You should derate it though.
 
Thanks. Due to the de-rating I am going to go with 2 x 4S 12V 120A BMS in parallel since I'm not comfortable running the 200A BMS up to the limit at max inverter output. I'll buy two shunt monitors to makes sure the discharge / charge amps on both paralleled battery banks are similar.
 
Thanks. Due to the de-rating I am going to go with 2 x 4S 12V 120A BMS in parallel since I'm not comfortable running the 200A BMS up to the limit at max inverter output. I'll buy two shunt monitors to makes sure the discharge / charge amps on both paralleled battery banks are similar.
I'm working out the same model. Can you please tell me how exactly you connected them in parallel? Did you stack the pos and neg lugs on top of each other, connect them with bus bars or wire, or some other way? For some reason, this has me tripped up...
 
I'm working out the same model. Can you please tell me how exactly you connected them in parallel? Did you stack the pos and neg lugs on top of each other, connect them with bus bars or wire, or some other way? For some reason, this has me tripped up...
I connected two cables from a positive bus bar to the batteries (one for each) - make sure this is of the same length as to match resistances (when charging each BMS should read the same current, half of the total, if not your impedances are off either due to the wire impedance or the battery internal impedance due to different states of charge). You shoulnd'tconnect the two batteries with a bus bar straight to the (+) of each because you need to fuse each battery individually.
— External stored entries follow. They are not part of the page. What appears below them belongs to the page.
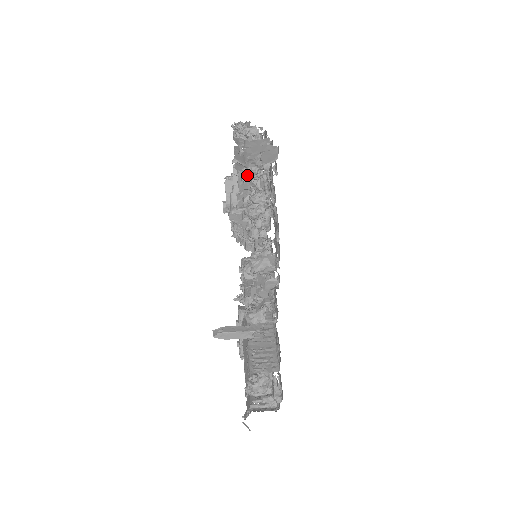
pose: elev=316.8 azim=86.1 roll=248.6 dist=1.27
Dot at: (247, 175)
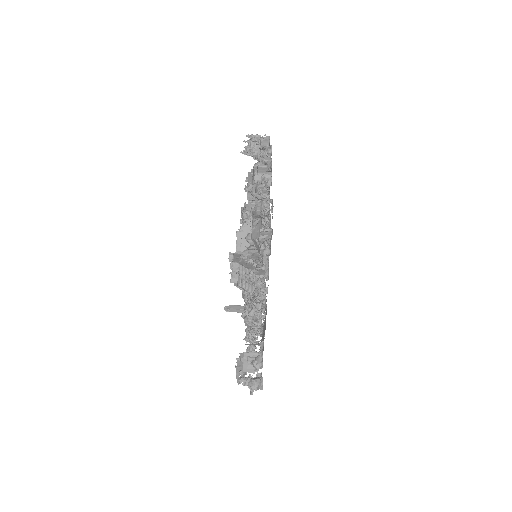
Dot at: occluded
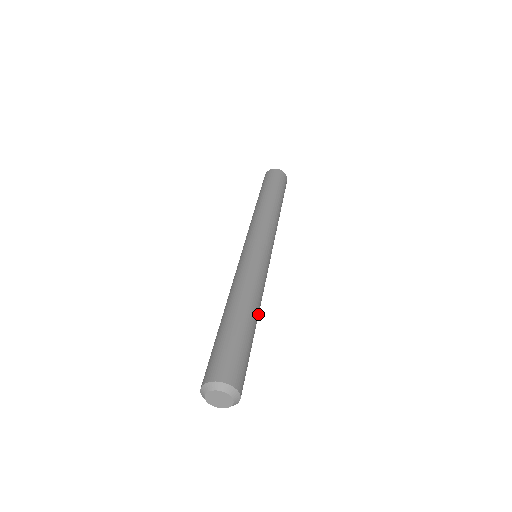
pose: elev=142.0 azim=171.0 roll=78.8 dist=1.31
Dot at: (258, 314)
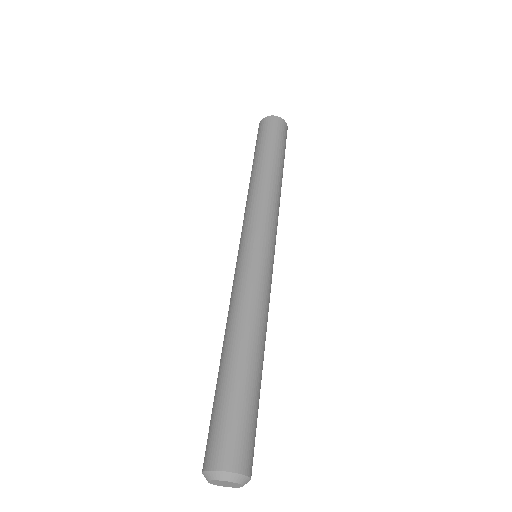
Dot at: (261, 344)
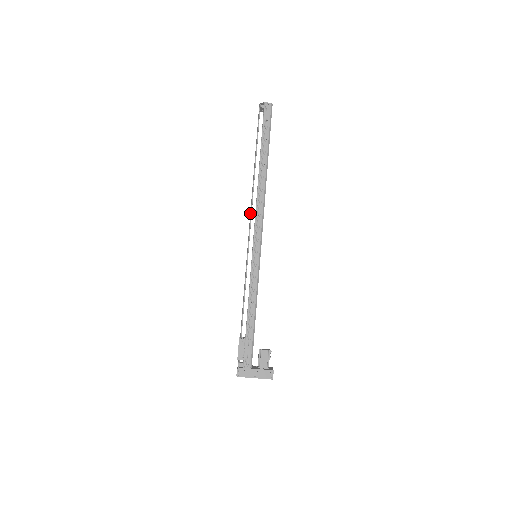
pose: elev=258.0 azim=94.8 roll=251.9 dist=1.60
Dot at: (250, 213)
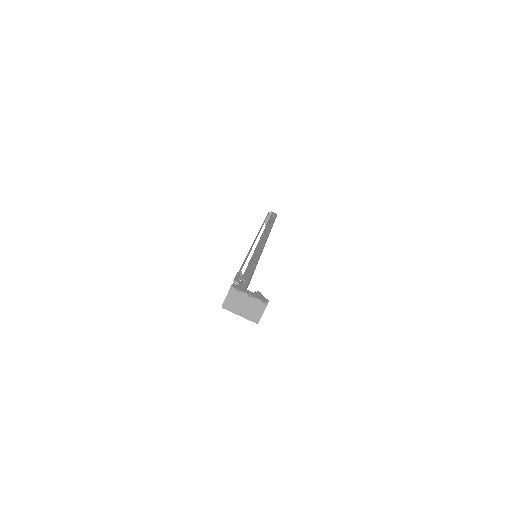
Dot at: (256, 236)
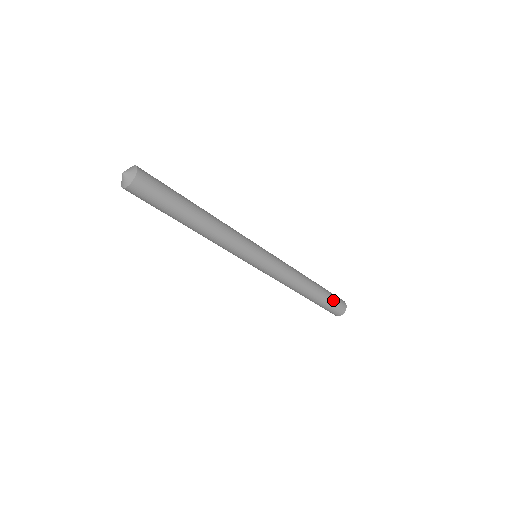
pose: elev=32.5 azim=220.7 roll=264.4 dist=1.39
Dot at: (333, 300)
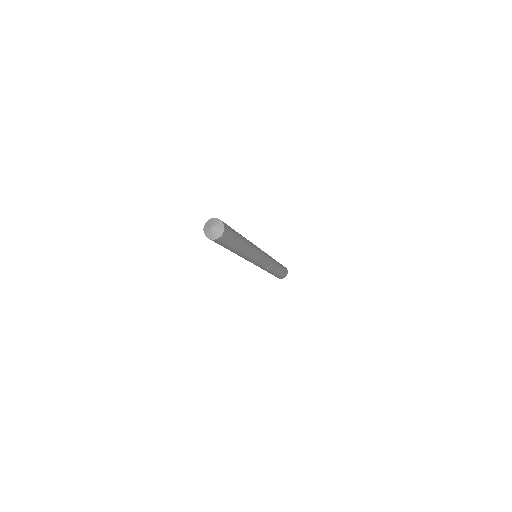
Dot at: (284, 268)
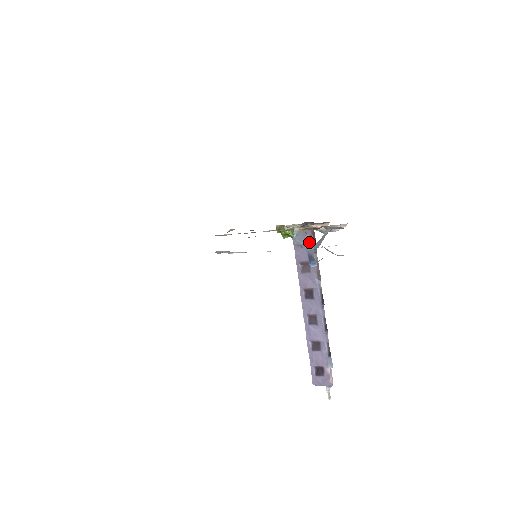
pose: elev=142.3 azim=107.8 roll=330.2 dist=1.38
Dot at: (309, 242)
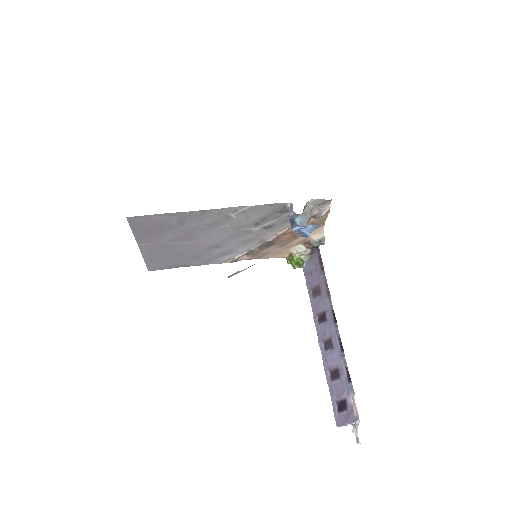
Dot at: (290, 210)
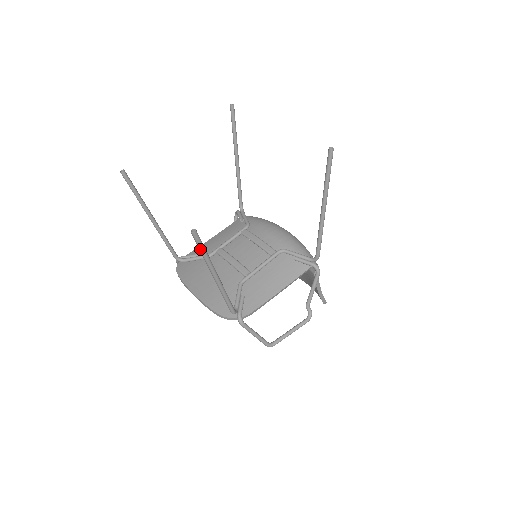
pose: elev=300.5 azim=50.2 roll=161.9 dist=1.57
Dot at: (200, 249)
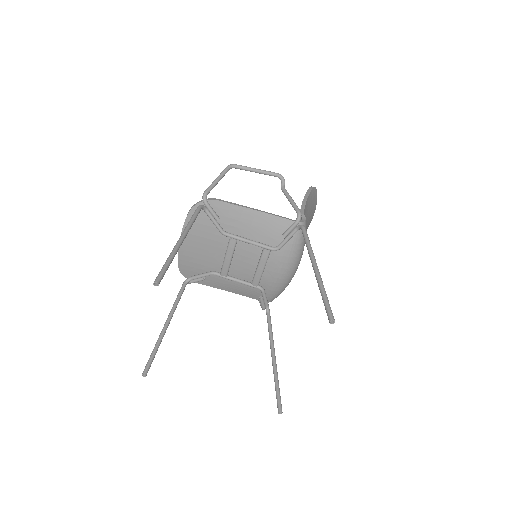
Dot at: (150, 358)
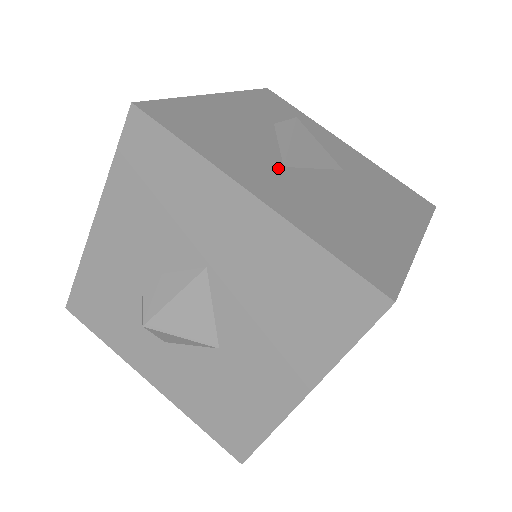
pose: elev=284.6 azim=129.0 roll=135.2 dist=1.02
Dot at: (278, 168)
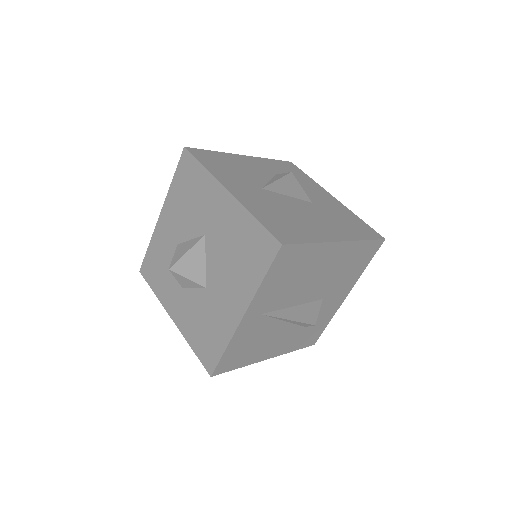
Dot at: (257, 188)
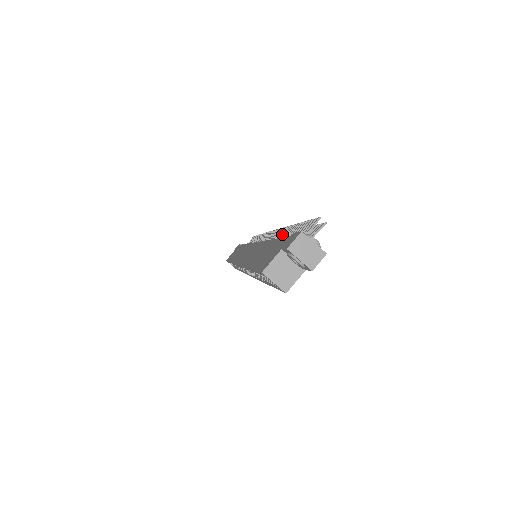
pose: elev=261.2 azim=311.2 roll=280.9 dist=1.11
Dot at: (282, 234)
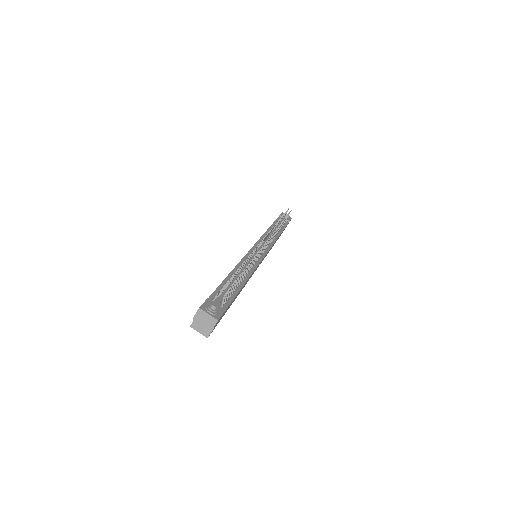
Dot at: occluded
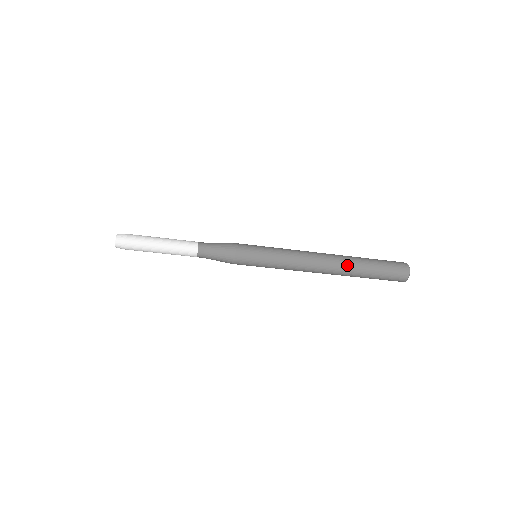
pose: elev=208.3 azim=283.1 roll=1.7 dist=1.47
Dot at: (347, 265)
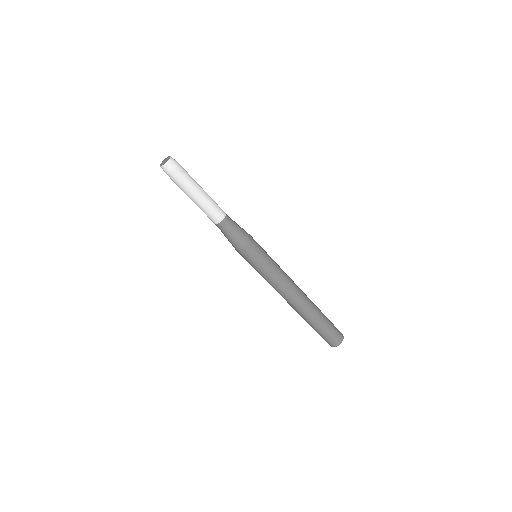
Dot at: (310, 310)
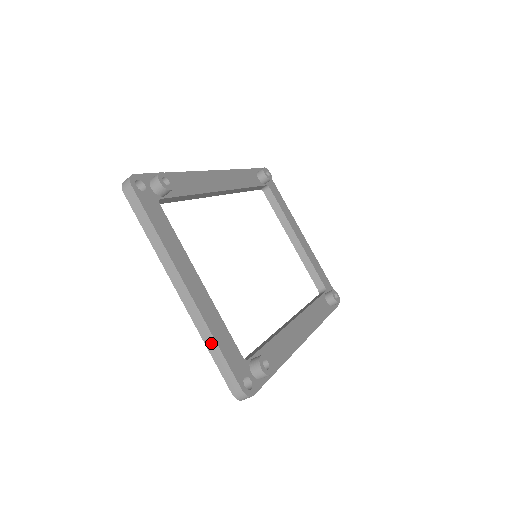
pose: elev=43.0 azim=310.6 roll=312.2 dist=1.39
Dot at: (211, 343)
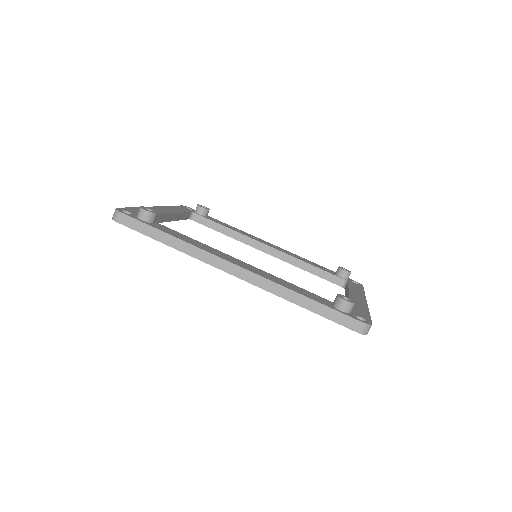
Dot at: occluded
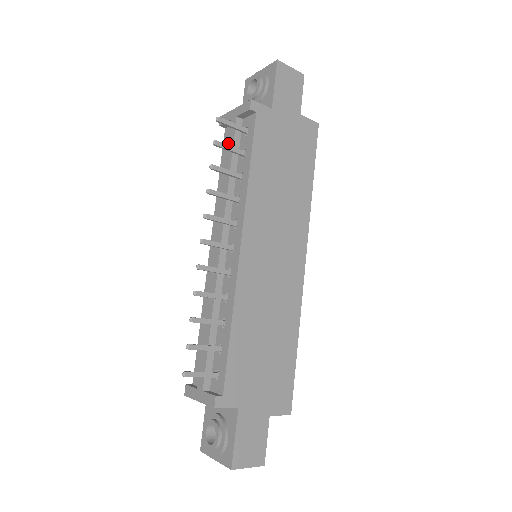
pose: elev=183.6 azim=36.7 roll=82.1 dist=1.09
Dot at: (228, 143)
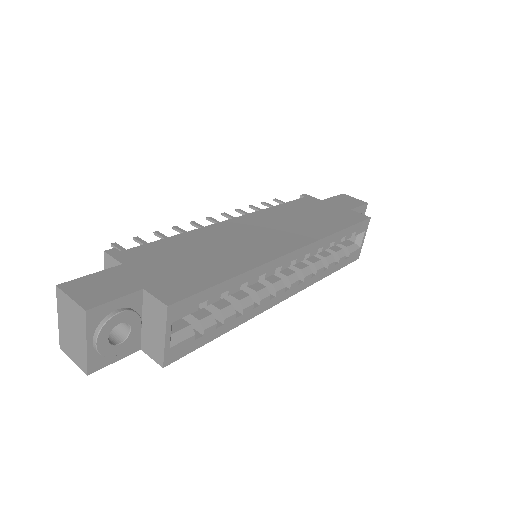
Dot at: occluded
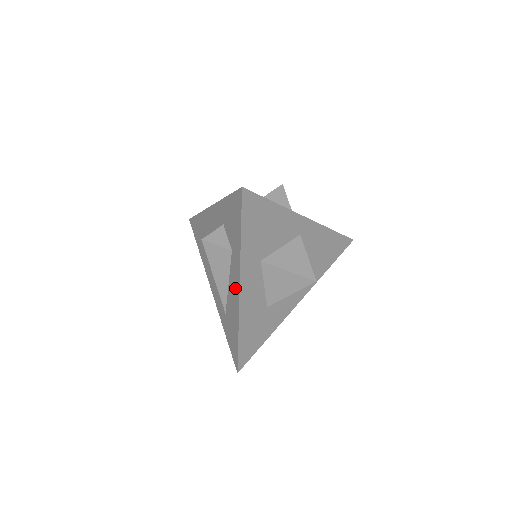
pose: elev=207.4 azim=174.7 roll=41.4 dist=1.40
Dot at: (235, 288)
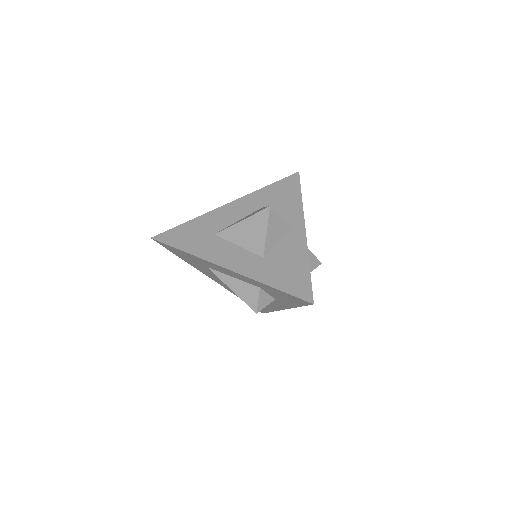
Dot at: (275, 306)
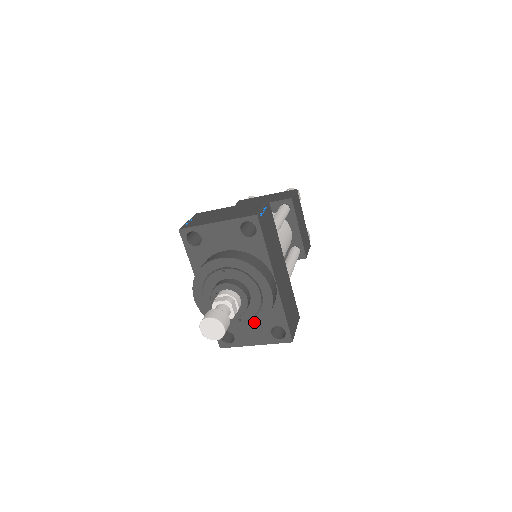
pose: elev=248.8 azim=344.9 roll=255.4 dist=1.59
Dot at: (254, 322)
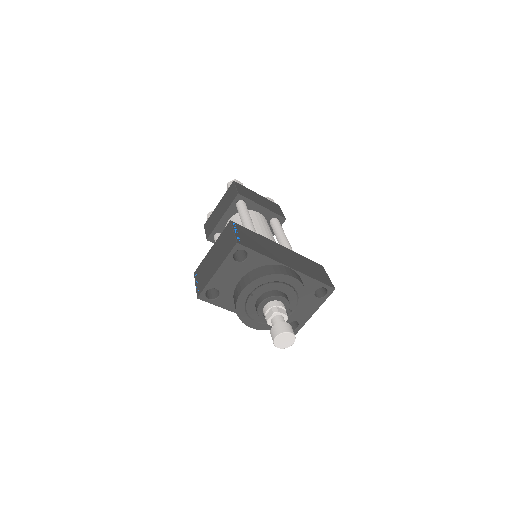
Dot at: (301, 304)
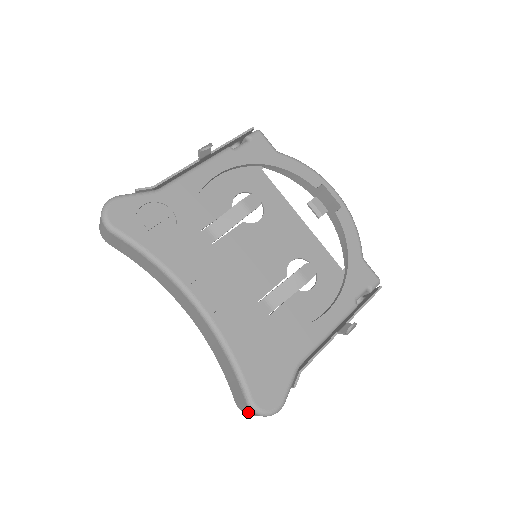
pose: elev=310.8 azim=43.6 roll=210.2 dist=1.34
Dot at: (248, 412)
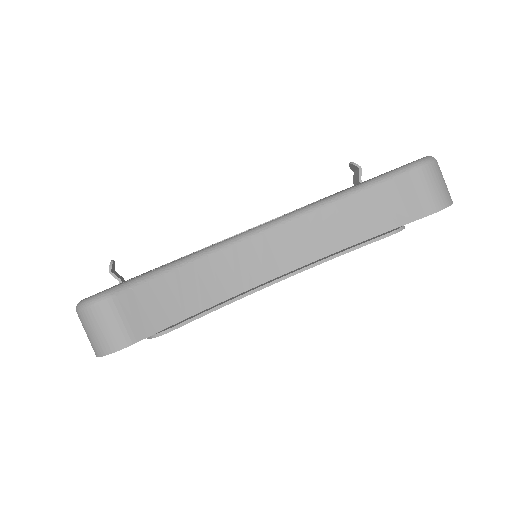
Dot at: (435, 186)
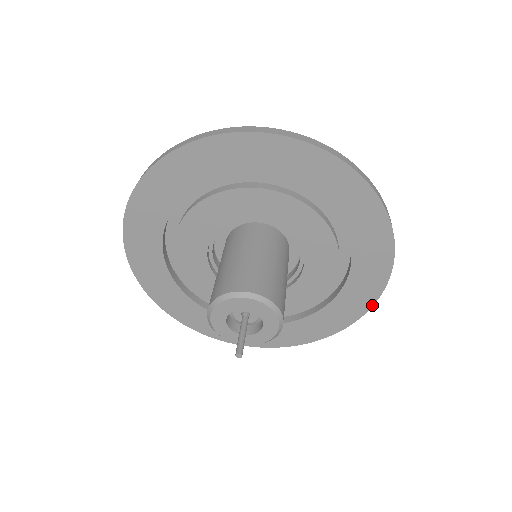
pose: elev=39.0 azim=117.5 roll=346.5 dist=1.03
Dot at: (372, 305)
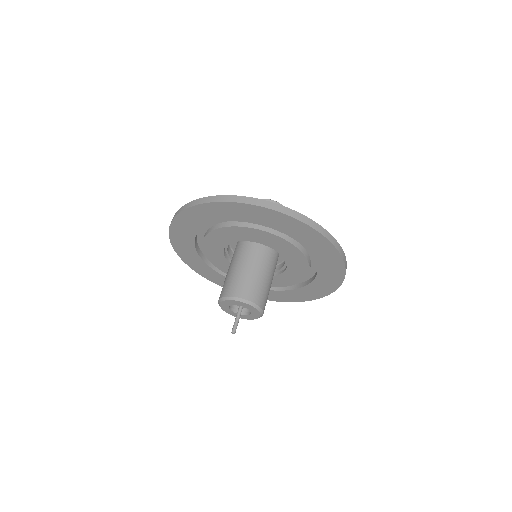
Dot at: (333, 291)
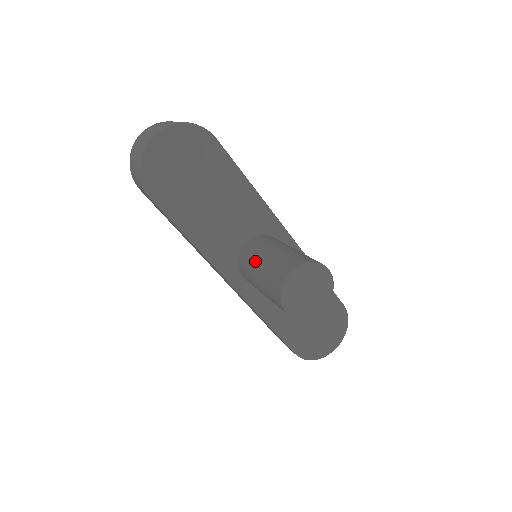
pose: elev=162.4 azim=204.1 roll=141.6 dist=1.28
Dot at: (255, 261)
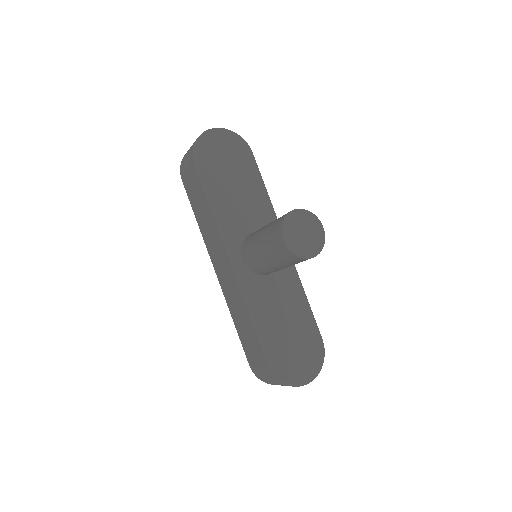
Dot at: (261, 229)
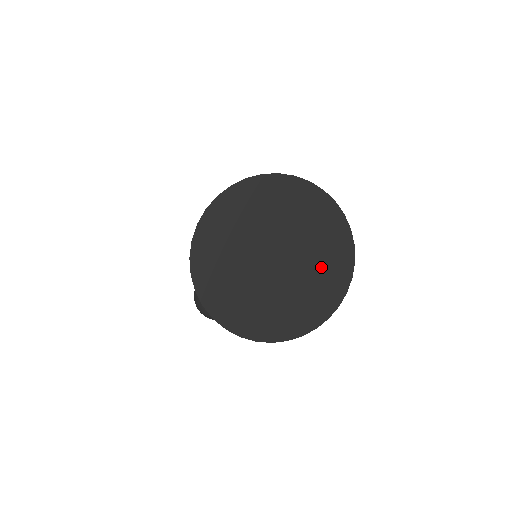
The (2) x 120A BMS's I used has blue cables (B-, connected the battery negative) and black cables (C-, connected to the "system" side, going to either a shunt or your main negative terminal). For the parallel BMS I connected all 6 of these cables (3 on each BMS) to a 6 screw/ 2 stud Blue Sea systems 2128 bus bar, which worked perfectly. Then off the 5/16" stud I connected the shunt inline to the main negative system terminal.

A drawing is attached. The main thing to note is that there there is nothing really keeping the B1 and B2 at the same charge level, which is why it is important to 1) match the lengths of wire going to and coming from each (positive and negative) and 2) make sure they are the same SOC when you connect them in parallel. Although if one battery is charging faster than another, it will end up discharging into the other battery when the charger is removed, but you shouldn't rely on this to keep them in sync.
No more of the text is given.